(Stored entries)
>>>>>

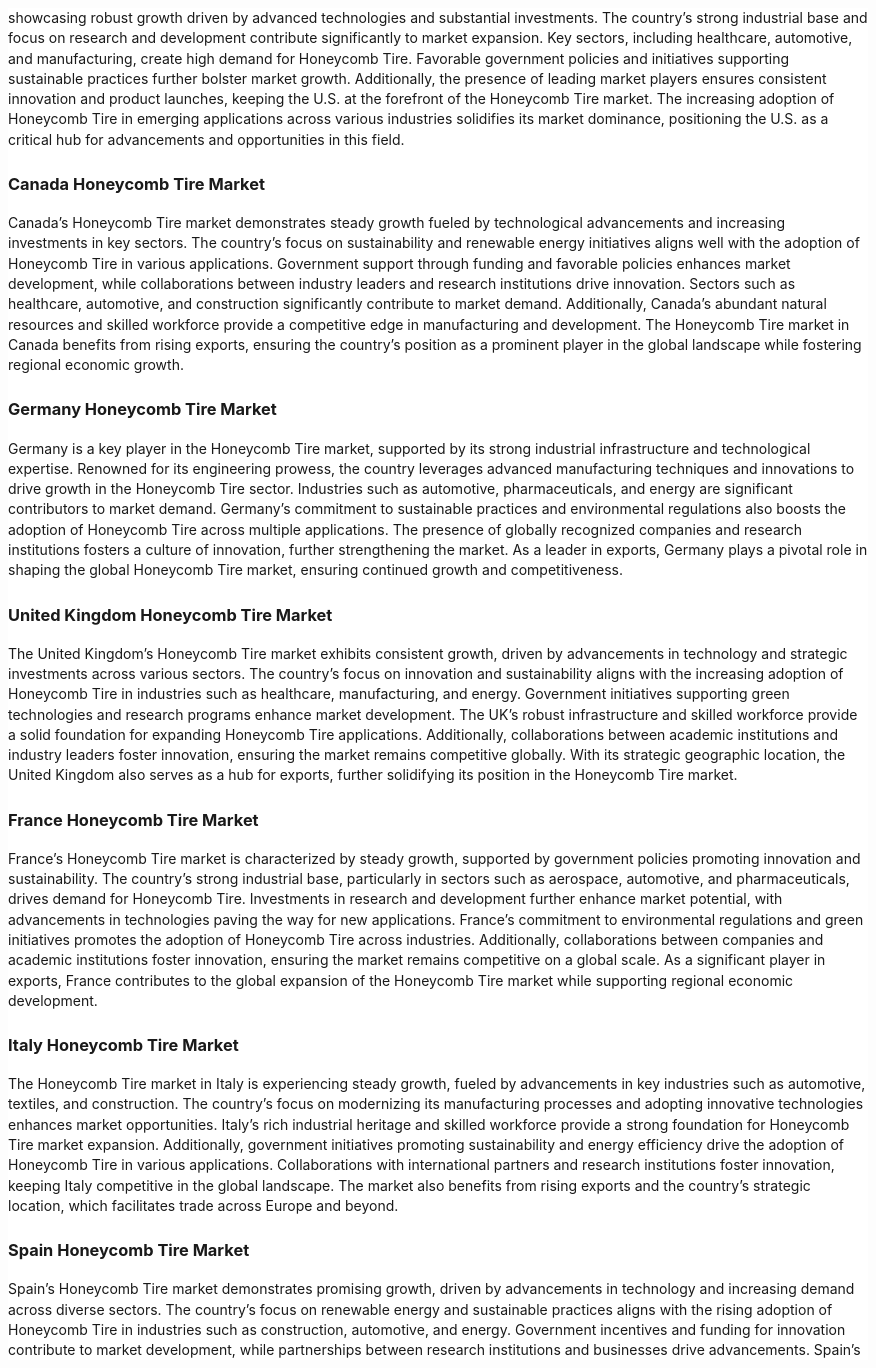 showcasing robust growth driven by advanced technologies and substantial investments. The country&rsquo;s strong industrial base and focus on research and development contribute significantly to market expansion. Key sectors, including healthcare, automotive, and manufacturing, create high demand for Honeycomb Tire. Favorable government policies and initiatives supporting sustainable practices further bolster market growth. Additionally, the presence of leading market players ensures consistent innovation and product launches, keeping the U.S. at the forefront of the Honeycomb Tire market. The increasing adoption of Honeycomb Tire in emerging applications across various industries solidifies its market dominance, positioning the U.S. as a critical hub for advancements and opportunities in this field.</p><h3>Canada Honeycomb Tire Market</h3><p>Canada&rsquo;s Honeycomb Tire market demonstrates steady growth fueled by technological advancements and increasing investments in key sectors. The country&rsquo;s focus on sustainability and renewable energy initiatives aligns well with the adoption of Honeycomb Tire in various applications. Government support through funding and favorable policies enhances market development, while collaborations between industry leaders and research institutions drive innovation. Sectors such as healthcare, automotive, and construction significantly contribute to market demand. Additionally, Canada&rsquo;s abundant natural resources and skilled workforce provide a competitive edge in manufacturing and development. The Honeycomb Tire market in Canada benefits from rising exports, ensuring the country&rsquo;s position as a prominent player in the global landscape while fostering regional economic growth.</p><h3>Germany Honeycomb Tire Market</h3><p>Germany is a key player in the Honeycomb Tire market, supported by its strong industrial infrastructure and technological expertise. Renowned for its engineering prowess, the country leverages advanced manufacturing techniques and innovations to drive growth in the Honeycomb Tire sector. Industries such as automotive, pharmaceuticals, and energy are significant contributors to market demand. Germany&rsquo;s commitment to sustainable practices and environmental regulations also boosts the adoption of Honeycomb Tire across multiple applications. The presence of globally recognized companies and research institutions fosters a culture of innovation, further strengthening the market. As a leader in exports, Germany plays a pivotal role in shaping the global Honeycomb Tire market, ensuring continued growth and competitiveness.</p><h3>United Kingdom Honeycomb Tire Market</h3><p>The United Kingdom&rsquo;s Honeycomb Tire market exhibits consistent growth, driven by advancements in technology and strategic investments across various sectors. The country&rsquo;s focus on innovation and sustainability aligns with the increasing adoption of Honeycomb Tire in industries such as healthcare, manufacturing, and energy. Government initiatives supporting green technologies and research programs enhance market development. The UK&rsquo;s robust infrastructure and skilled workforce provide a solid foundation for expanding Honeycomb Tire applications. Additionally, collaborations between academic institutions and industry leaders foster innovation, ensuring the market remains competitive globally. With its strategic geographic location, the United Kingdom also serves as a hub for exports, further solidifying its position in the Honeycomb Tire market.</p><h3>France Honeycomb Tire Market</h3><p>France&rsquo;s Honeycomb Tire market is characterized by steady growth, supported by government policies promoting innovation and sustainability. The country&rsquo;s strong industrial base, particularly in sectors such as aerospace, automotive, and pharmaceuticals, drives demand for Honeycomb Tire. Investments in research and development further enhance market potential, with advancements in technologies paving the way for new applications. France&rsquo;s commitment to environmental regulations and green initiatives promotes the adoption of Honeycomb Tire across industries. Additionally, collaborations between companies and academic institutions foster innovation, ensuring the market remains competitive on a global scale. As a significant player in exports, France contributes to the global expansion of the Honeycomb Tire market while supporting regional economic development.</p><h3>Italy Honeycomb Tire Market</h3><p>The Honeycomb Tire market in Italy is experiencing steady growth, fueled by advancements in key industries such as automotive, textiles, and construction. The country&rsquo;s focus on modernizing its manufacturing processes and adopting innovative technologies enhances market opportunities. Italy&rsquo;s rich industrial heritage and skilled workforce provide a strong foundation for Honeycomb Tire market expansion. Additionally, government initiatives promoting sustainability and energy efficiency drive the adoption of Honeycomb Tire in various applications. Collaborations with international partners and research institutions foster innovation, keeping Italy competitive in the global landscape. The market also benefits from rising exports and the country&rsquo;s strategic location, which facilitates trade across Europe and beyond.</p><h3>Spain Honeycomb Tire Market</h3><p>Spain&rsquo;s Honeycomb Tire market demonstrates promising growth, driven by advancements in technology and increasing demand across diverse sectors. The country&rsquo;s focus on renewable energy and sustainable practices aligns with the rising adoption of Honeycomb Tire in industries such as construction, automotive, and energy. Government incentives and funding for innovation contribute to market development, while partnerships between research institutions and businesses drive advancements. Spain&rsquo;s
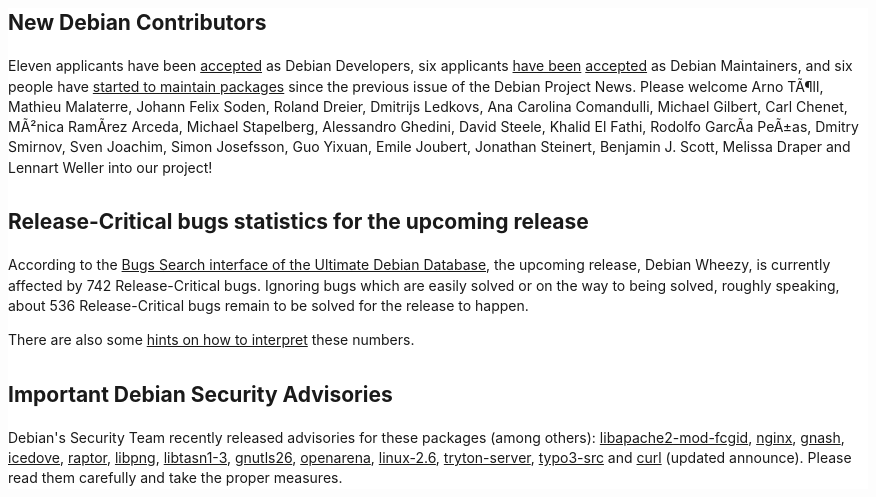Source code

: 

New Debian Contributors
-----------------------



Eleven applicants have been
[accepted](https://nm.debian.org/public/nmlist#done)
as Debian Developers,
six applicants [have
been](https://lists.debian.org/E1SBckR-0004gS-ES@franck.debian.org)
[accepted](https://lists.debian.org/E1SCtPt-0006gV-Au@franck.debian.org) as Debian Maintainers, and
six people have [started
to maintain packages](https://udd.debian.org/cgi-bin/new-maintainers.cgi) since the previous issue of the Debian Project News. Please welcome
Arno TÃ¶ll, Mathieu Malaterre, Johann Felix Soden, Roland Dreier, Dmitrijs
Ledkovs, Ana Carolina Comandulli, Michael Gilbert, Carl Chenet,
MÃ²nica RamÃ­rez Arceda, Michael Stapelberg, Alessandro Ghedini, David
Steele, Khalid El Fathi, Rodolfo GarcÃ­a PeÃ±as, Dmitry Smirnov, Sven
Joachim, Simon Josefsson, Guo Yixuan, Emile
Joubert, Jonathan Steinert, Benjamin J. Scott, Melissa Draper and Lennart
Weller into our project!


Release-Critical bugs statistics for the upcoming release
---------------------------------------------------------


According to the [Bugs Search interface of the Ultimate Debian Database](https://udd.debian.org/bugs.cgi), the upcoming release, Debian Wheezy, is currently affected by 742 Release-Critical bugs. Ignoring bugs which are easily solved or on the way to being solved, roughly speaking, about 536 Release-Critical bugs remain to be solved for the release to happen.


There are also some [hints on how to interpret](https://wiki.debian.org/ProjectNews/RC-Stats) these numbers.


Important Debian Security Advisories
------------------------------------


Debian's Security Team recently released
 advisories for these packages (among others):
[libapache2-mod-fcgid](https://www.debian.org/security/2012/dsa-2436),
[nginx](https://www.debian.org/security/2012/dsa-2434),
[gnash](https://www.debian.org/security/2012/dsa-2435),
[icedove](https://www.debian.org/security/2012/dsa-2437),
[raptor](https://www.debian.org/security/2012/dsa-2438),
[libpng](https://www.debian.org/security/2012/dsa-2439),
[libtasn1-3](https://www.debian.org/security/2012/dsa-2440),
[gnutls26](https://www.debian.org/security/2012/dsa-2441),
[openarena](https://www.debian.org/security/2012/dsa-2442),
[linux-2.6](https://www.debian.org/security/2012/dsa-2443),
[tryton-server](https://www.debian.org/security/2012/dsa-2444),
[typo3-src](https://www.debian.org/security/2012/dsa-2445) and
[curl](https://www.debian.org/security/2012/dsa-2398) (updated announce).
 Please read them carefully and take the proper measures.
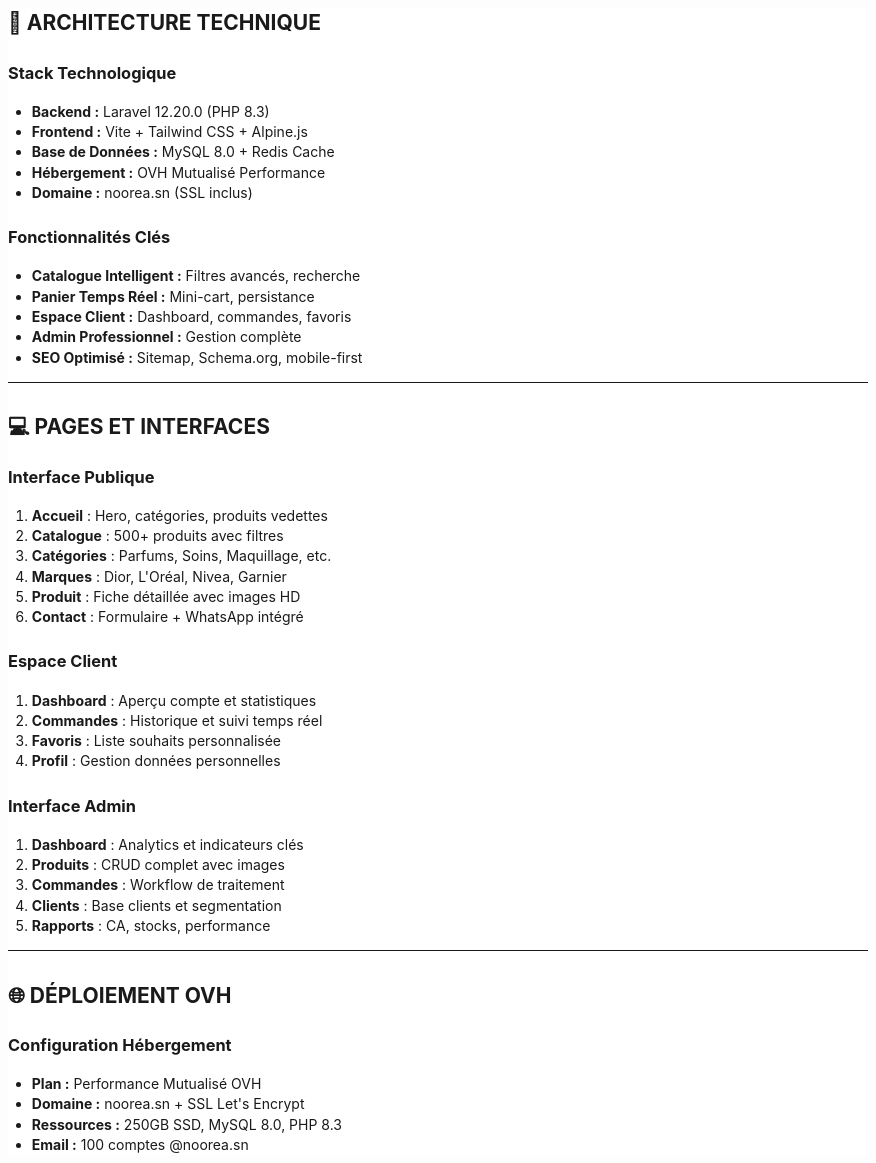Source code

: 
## 🔧 ARCHITECTURE TECHNIQUE

### Stack Technologique
- **Backend :** Laravel 12.20.0 (PHP 8.3)
- **Frontend :** Vite + Tailwind CSS + Alpine.js
- **Base de Données :** MySQL 8.0 + Redis Cache
- **Hébergement :** OVH Mutualisé Performance
- **Domaine :** noorea.sn (SSL inclus)

### Fonctionnalités Clés
- **Catalogue Intelligent :** Filtres avancés, recherche
- **Panier Temps Réel :** Mini-cart, persistance
- **Espace Client :** Dashboard, commandes, favoris
- **Admin Professionnel :** Gestion complète
- **SEO Optimisé :** Sitemap, Schema.org, mobile-first

---

## 💻 PAGES ET INTERFACES

### Interface Publique
1. **Accueil** : Hero, catégories, produits vedettes
2. **Catalogue** : 500+ produits avec filtres
3. **Catégories** : Parfums, Soins, Maquillage, etc.
4. **Marques** : Dior, L'Oréal, Nivea, Garnier
5. **Produit** : Fiche détaillée avec images HD
6. **Contact** : Formulaire + WhatsApp intégré

### Espace Client
1. **Dashboard** : Aperçu compte et statistiques
2. **Commandes** : Historique et suivi temps réel
3. **Favoris** : Liste souhaits personnalisée
4. **Profil** : Gestion données personnelles

### Interface Admin
1. **Dashboard** : Analytics et indicateurs clés
2. **Produits** : CRUD complet avec images
3. **Commandes** : Workflow de traitement
4. **Clients** : Base clients et segmentation
5. **Rapports** : CA, stocks, performance

---

## 🌐 DÉPLOIEMENT OVH

### Configuration Hébergement
- **Plan :** Performance Mutualisé OVH
- **Domaine :** noorea.sn + SSL Let's Encrypt
- **Ressources :** 250GB SSD, MySQL 8.0, PHP 8.3
- **Email :** 100 comptes @noorea.sn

<<<<<

### Directions for this task
All lines with the word "Mutualisé" must be located in the data and copied.

### Answer space
- **Hébergement :** OVH Mutualisé Performance
- **Plan :** Performance Mutualisé OVH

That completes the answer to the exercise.